ADF STAFF
When it comes to testing people for COVID-19, speedy results have become a key element in preventing the spread of the disease. In Ghana, that means samples frequently take to the air.
Since 2019, the medical delivery service Zipline International has operated a fleet of autonomous drones to move laboratory samples, blood packets for transfusion, and other medical supplies to distant corners of the country quickly and at a low cost.
With four distribution centers across the country, Zipline reaches more than 950 medical facilities in many of Ghana’s rural communities representing 30% to 40% of the country, according to Kwasi Antwi, a pharmacist and health care systems integrator for Zipline. A drive that takes hours on poorly maintained roads now takes minutes by air.

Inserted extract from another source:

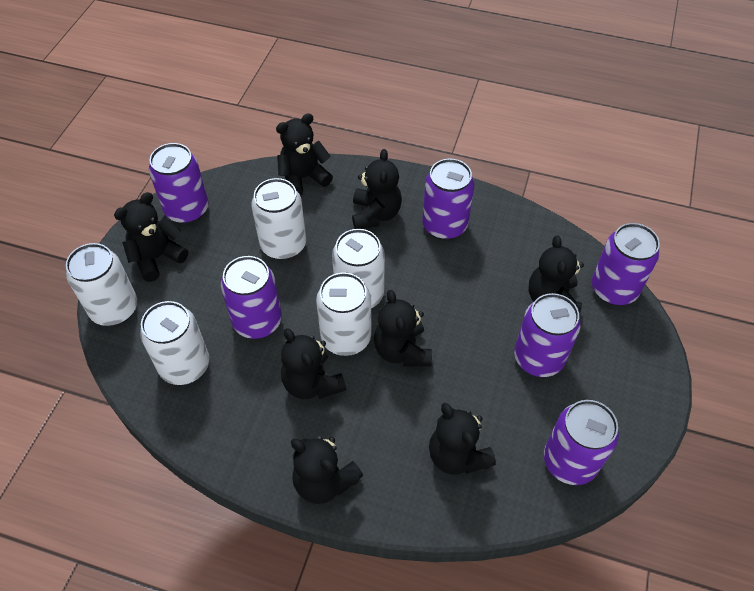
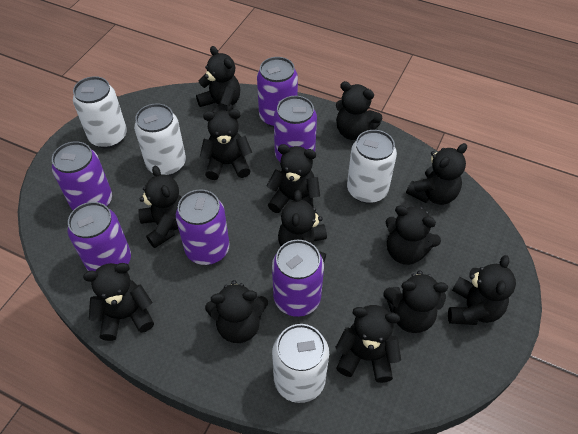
black teddy bear: 8 -> 13
white can: 5 -> 4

Zipline’s network is helping medical researchers collect COVID-19 samples and transport them quickly to laboratories at the Kumasi Center for Collaborative Research and the Noguchi Memorial Institute for Medical Research. As of the end of August, Zipline had made 517 COVID-19 flights and delivered more than 3,000 samples to research centers.
The company also delivers personal protective equipment (PPE) such as gloves, masks and hand sanitizer from a distribution center in Vobsi to locations where it’s needed in northeast Ghana, Antwi said.
Zipline’s contract with the Ghanaian government allows up to 150 deliveries per day per distribution center for four years.
Dr. Frederick Kwame Ofosu, director of health services for the Suhum community near Omenako, told Ghana’s Graphic Online that his community used to spend 200 Ghana cedis (about $35) to deliver a single sample to the Noguchi institute 90 minutes away in Accra.
“By the coming of Zipline, however, the municipality has not spent any money on transporting COVID-19 samples to Noguchi,” Ofosu said. “This has been a huge relief to the municipality in terms of cost and speed of transporting these samples to Noguchi.”
Each Zipline facility is part medical warehouse and part drone airport, covering a service area up to 22,500 square kilometers. Staff members receive orders electronically, then fill them and launch them on their way in a matter of minutes. Ghana’s first Zipline launch in 2019 carried yellow fever vaccines to ensure that Kusami’s Tafo Hospital did not run out.
Zipline’s drones carry small payloads up to 1.6 kilograms up to 80 kilometers on a route programmed using 3D mapping and GPS. When the drone reaches its destination, its payload doors open, and a disposable parachute carries the material to earth as the drone returns to base.
Zipline, a San Francisco-based company, launched its African operations in Rwanda in 2016. Aside from carrying COVID-19 samples, vaccines and PPE, Zipline’s drones also can deliver blood and other materials as health care workers need them, such as in during a difficult birth in a rural area.
Dr. Seth Berkley, CEO of Gavi, the Vaccine Alliance, which operates in 40 African countries, sees drone technology like Zipline as crucial to bringing health care to hard-to-reach communities.
“But also, drones have the advantage of being just in time, and this is very important for products where you cannot predict where the need is,” Berkley told Nigeria’s Channels Television.